Saved data entries

####################

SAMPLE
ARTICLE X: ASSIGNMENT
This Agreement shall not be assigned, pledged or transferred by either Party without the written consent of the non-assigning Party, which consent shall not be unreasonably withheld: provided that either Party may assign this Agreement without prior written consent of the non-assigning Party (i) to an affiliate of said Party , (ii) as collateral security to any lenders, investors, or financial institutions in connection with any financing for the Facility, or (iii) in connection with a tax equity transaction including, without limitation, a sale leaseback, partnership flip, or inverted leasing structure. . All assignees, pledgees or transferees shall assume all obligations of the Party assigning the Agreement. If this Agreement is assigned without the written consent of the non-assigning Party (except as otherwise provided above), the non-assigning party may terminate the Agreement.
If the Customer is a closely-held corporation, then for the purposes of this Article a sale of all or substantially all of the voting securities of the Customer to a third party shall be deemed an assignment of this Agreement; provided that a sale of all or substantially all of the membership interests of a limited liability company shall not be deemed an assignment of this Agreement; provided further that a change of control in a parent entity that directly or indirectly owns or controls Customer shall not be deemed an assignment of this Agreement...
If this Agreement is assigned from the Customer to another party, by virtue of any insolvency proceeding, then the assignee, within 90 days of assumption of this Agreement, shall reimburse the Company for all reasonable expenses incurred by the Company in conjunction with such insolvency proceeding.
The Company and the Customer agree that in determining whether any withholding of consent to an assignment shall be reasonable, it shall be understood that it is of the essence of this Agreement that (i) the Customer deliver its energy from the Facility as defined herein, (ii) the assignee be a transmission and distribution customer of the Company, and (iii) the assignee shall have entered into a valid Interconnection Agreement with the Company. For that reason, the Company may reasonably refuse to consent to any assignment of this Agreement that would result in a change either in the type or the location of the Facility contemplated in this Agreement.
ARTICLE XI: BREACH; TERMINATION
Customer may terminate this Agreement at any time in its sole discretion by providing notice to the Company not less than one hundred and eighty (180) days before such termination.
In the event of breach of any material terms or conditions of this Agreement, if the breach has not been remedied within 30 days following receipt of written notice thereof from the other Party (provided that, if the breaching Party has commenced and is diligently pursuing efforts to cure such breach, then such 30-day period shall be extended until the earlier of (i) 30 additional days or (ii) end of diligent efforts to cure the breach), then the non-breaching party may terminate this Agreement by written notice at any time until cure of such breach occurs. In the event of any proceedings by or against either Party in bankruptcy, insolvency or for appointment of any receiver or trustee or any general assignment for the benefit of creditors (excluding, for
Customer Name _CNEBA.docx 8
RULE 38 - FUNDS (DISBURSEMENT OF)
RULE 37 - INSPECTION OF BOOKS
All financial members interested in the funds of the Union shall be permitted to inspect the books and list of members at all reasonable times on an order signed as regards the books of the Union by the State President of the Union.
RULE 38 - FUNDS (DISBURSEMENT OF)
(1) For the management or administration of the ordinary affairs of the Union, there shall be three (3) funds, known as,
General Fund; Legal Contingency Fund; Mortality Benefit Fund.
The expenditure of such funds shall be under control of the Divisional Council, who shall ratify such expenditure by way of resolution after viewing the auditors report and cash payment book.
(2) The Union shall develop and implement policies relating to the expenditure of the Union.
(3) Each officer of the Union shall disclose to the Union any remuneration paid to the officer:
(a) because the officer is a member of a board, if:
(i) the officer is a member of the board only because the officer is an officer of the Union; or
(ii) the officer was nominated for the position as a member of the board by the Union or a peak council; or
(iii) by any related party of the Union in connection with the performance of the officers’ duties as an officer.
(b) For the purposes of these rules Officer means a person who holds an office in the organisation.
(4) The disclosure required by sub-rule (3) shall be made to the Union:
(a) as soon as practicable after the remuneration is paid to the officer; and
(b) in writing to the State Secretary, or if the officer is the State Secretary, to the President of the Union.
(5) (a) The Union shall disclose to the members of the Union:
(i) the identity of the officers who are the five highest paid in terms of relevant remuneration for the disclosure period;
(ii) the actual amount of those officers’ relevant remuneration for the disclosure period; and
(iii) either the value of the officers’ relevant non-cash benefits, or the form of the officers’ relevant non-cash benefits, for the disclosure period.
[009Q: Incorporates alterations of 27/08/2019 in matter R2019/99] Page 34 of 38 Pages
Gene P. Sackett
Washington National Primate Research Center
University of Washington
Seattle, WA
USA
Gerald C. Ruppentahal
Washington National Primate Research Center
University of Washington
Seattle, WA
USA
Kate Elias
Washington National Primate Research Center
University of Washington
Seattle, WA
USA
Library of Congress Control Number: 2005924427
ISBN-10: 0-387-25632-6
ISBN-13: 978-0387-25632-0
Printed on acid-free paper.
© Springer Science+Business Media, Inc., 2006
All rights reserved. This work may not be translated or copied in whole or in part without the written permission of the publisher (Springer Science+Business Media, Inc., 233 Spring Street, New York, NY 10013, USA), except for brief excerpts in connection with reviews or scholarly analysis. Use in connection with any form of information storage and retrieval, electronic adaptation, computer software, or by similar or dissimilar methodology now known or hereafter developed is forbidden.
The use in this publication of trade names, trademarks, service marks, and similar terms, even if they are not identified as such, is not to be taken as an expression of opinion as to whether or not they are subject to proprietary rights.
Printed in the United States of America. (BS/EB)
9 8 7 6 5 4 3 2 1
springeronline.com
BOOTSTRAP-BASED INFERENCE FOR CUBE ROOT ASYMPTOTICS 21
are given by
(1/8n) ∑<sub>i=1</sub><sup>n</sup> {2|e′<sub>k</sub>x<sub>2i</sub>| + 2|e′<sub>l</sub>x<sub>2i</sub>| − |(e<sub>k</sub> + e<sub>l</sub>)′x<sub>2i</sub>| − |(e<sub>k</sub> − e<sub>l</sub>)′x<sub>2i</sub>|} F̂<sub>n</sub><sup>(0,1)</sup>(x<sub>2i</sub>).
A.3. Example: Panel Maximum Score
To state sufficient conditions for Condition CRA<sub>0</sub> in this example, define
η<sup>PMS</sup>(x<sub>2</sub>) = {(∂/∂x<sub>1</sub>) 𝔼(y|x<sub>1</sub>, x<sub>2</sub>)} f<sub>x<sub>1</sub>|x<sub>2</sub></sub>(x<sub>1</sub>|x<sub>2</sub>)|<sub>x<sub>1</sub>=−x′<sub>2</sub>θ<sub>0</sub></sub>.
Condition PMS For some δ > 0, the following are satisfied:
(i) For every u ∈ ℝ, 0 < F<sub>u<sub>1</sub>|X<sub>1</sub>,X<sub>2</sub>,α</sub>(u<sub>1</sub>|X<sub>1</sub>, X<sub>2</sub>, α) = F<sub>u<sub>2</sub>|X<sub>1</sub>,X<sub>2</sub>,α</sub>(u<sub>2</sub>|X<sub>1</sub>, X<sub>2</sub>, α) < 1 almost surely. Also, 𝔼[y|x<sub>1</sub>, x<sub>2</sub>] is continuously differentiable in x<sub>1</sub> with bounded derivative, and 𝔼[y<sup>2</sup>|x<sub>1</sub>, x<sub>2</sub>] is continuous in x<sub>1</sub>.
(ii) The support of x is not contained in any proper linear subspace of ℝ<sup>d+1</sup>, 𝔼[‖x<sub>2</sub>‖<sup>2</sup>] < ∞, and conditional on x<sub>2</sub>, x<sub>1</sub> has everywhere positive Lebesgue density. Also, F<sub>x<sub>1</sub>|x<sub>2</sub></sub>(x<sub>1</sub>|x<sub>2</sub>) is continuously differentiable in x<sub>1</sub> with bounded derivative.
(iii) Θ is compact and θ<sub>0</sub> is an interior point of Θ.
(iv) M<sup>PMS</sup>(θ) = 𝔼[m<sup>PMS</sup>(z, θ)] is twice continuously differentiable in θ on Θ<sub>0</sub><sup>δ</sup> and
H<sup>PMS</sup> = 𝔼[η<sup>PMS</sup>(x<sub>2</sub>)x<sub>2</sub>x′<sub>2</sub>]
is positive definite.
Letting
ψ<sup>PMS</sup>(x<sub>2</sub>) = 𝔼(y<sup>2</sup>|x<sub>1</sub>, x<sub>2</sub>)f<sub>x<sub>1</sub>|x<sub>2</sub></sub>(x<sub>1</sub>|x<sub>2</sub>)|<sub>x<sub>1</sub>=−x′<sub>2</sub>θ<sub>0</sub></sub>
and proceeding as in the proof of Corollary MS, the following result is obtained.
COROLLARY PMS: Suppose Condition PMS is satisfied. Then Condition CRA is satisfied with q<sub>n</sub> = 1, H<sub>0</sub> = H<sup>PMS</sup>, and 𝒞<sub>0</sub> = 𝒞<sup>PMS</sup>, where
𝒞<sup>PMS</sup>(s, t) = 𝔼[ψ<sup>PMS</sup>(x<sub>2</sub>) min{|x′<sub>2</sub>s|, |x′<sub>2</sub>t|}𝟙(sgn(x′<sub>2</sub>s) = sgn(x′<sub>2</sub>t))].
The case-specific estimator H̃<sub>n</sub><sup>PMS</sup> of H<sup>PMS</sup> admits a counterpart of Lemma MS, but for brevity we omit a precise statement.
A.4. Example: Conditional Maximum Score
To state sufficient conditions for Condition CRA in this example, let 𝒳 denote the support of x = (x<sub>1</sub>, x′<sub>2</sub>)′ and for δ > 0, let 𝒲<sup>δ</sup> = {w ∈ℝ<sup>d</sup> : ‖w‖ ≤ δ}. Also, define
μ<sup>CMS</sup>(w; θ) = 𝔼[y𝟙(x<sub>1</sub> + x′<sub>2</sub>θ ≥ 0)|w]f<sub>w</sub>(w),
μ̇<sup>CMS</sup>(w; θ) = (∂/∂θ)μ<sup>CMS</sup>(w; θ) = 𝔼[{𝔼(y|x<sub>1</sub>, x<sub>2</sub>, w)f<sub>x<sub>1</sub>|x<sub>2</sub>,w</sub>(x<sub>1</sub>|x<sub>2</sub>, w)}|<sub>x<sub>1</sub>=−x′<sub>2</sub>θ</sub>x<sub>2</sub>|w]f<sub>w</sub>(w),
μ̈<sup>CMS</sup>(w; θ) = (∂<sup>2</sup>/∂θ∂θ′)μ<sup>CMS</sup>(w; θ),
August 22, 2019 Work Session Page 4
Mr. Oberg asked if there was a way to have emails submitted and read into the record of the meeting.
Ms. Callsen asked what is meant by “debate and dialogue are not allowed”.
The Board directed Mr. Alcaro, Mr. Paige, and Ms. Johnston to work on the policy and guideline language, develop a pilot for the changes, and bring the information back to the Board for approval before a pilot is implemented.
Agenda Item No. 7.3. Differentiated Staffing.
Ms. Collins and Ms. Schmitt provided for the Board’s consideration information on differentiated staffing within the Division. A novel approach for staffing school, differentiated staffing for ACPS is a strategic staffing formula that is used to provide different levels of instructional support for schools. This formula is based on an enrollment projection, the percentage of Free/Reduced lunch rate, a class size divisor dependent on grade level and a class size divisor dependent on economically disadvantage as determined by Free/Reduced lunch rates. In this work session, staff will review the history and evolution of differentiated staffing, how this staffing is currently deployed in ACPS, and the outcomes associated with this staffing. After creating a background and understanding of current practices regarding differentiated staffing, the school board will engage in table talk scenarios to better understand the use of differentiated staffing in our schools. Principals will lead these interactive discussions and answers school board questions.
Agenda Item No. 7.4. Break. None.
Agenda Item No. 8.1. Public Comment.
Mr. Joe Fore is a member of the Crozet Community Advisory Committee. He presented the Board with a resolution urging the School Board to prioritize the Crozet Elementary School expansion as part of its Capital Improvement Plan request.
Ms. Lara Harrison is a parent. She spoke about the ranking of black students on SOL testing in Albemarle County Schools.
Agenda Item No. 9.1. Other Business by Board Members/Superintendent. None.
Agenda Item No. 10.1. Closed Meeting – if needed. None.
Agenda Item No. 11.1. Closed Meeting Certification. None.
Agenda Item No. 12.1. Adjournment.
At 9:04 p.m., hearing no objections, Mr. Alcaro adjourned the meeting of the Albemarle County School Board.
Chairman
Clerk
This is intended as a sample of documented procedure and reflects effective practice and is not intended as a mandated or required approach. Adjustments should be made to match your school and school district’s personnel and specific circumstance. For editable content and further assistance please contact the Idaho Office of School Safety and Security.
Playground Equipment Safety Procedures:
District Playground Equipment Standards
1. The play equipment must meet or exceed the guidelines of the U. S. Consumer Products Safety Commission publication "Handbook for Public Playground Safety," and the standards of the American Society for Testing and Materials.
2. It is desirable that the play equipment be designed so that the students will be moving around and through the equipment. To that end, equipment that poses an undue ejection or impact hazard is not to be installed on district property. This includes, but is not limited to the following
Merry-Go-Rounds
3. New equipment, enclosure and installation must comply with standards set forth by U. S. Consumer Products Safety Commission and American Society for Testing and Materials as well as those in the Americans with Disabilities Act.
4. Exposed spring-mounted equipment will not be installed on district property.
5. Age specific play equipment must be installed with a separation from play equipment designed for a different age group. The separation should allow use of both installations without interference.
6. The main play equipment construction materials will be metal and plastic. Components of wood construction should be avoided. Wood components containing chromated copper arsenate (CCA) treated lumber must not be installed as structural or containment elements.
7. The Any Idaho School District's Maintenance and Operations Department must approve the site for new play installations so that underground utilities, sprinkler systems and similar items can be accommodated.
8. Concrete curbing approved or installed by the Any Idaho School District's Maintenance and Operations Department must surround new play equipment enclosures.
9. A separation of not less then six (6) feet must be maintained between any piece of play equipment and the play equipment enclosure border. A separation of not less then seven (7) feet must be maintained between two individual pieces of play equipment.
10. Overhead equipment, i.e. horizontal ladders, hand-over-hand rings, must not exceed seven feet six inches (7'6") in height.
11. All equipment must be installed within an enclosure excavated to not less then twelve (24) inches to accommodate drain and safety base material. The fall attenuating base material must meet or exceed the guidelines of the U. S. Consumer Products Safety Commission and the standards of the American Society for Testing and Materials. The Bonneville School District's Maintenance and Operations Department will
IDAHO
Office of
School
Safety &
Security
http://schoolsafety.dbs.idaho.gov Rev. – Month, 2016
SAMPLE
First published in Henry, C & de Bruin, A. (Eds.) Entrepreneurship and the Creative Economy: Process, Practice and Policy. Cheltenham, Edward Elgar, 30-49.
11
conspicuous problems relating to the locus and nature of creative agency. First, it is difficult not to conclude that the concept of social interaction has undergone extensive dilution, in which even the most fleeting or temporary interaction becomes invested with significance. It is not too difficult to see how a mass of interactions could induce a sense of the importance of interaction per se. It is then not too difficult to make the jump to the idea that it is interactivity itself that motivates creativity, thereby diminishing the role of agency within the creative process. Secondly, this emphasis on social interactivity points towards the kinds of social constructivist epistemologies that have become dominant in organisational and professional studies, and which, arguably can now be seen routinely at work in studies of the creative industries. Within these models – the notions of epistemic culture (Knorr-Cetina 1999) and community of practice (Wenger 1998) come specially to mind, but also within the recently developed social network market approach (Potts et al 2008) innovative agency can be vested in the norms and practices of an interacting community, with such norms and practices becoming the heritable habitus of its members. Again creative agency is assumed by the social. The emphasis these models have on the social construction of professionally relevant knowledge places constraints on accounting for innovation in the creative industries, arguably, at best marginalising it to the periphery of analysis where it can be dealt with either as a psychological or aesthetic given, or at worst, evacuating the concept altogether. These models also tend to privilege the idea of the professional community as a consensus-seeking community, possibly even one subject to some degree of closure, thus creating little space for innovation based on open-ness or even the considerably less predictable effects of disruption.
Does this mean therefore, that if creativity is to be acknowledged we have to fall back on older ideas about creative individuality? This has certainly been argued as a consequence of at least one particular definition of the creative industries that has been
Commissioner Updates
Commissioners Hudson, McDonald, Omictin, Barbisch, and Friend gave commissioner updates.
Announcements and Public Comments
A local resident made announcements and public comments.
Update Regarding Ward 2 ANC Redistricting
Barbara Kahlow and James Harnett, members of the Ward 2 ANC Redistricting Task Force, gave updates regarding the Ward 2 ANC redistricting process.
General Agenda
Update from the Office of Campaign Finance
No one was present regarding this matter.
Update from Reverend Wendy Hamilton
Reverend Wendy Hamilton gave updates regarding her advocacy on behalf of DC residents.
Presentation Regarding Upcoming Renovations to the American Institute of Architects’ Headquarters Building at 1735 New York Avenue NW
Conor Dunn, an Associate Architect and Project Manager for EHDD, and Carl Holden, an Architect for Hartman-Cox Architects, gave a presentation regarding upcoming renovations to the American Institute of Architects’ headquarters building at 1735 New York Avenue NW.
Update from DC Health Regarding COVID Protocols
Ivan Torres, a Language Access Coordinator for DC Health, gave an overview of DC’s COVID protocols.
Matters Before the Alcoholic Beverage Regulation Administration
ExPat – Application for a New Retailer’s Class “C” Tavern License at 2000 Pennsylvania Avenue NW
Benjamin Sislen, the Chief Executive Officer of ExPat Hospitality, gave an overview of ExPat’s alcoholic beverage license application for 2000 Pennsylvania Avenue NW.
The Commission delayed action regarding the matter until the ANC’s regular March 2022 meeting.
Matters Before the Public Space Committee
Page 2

####################

- Exercise prompt
The expected answer is an exact copy of the lines above, beginning at the line with "ISBN-13: 978-0387-25632-0" and ending at the line with "Condition PMS For", with both ends in.

- Written answer
ISBN-13: 978-0387-25632-0
Printed on acid-free paper.
© Springer Science+Business Media, Inc., 2006
All rights reserved. This work may not be translated or copied in whole or in part without the written permission of the publisher (Springer Science+Business Media, Inc., 233 Spring Street, New York, NY 10013, USA), except for brief excerpts in connection with reviews or scholarly analysis. Use in connection with any form of information storage and retrieval, electronic adaptation, computer software, or by similar or dissimilar methodology now known or hereafter developed is forbidden.
The use in this publication of trade names, trademarks, service marks, and similar terms, even if they are not identified as such, is not to be taken as an expression of opinion as to whether or not they are subject to proprietary rights.
Printed in the United States of America. (BS/EB)
9 8 7 6 5 4 3 2 1
springeronline.com
BOOTSTRAP-BASED INFERENCE FOR CUBE ROOT ASYMPTOTICS 21
are given by
(1/8n) ∑<sub>i=1</sub><sup>n</sup> {2|e′<sub>k</sub>x<sub>2i</sub>| + 2|e′<sub>l</sub>x<sub>2i</sub>| − |(e<sub>k</sub> + e<sub>l</sub>)′x<sub>2i</sub>| − |(e<sub>k</sub> − e<sub>l</sub>)′x<sub>2i</sub>|} F̂<sub>n</sub><sup>(0,1)</sup>(x<sub>2i</sub>).
A.3. Example: Panel Maximum Score
To state sufficient conditions for Condition CRA<sub>0</sub> in this example, define
η<sup>PMS</sup>(x<sub>2</sub>) = {(∂/∂x<sub>1</sub>) 𝔼(y|x<sub>1</sub>, x<sub>2</sub>)} f<sub>x<sub>1</sub>|x<sub>2</sub></sub>(x<sub>1</sub>|x<sub>2</sub>)|<sub>x<sub>1</sub>=−x′<sub>2</sub>θ<sub>0</sub></sub>.
Condition PMS For some δ > 0, the following are satisfied:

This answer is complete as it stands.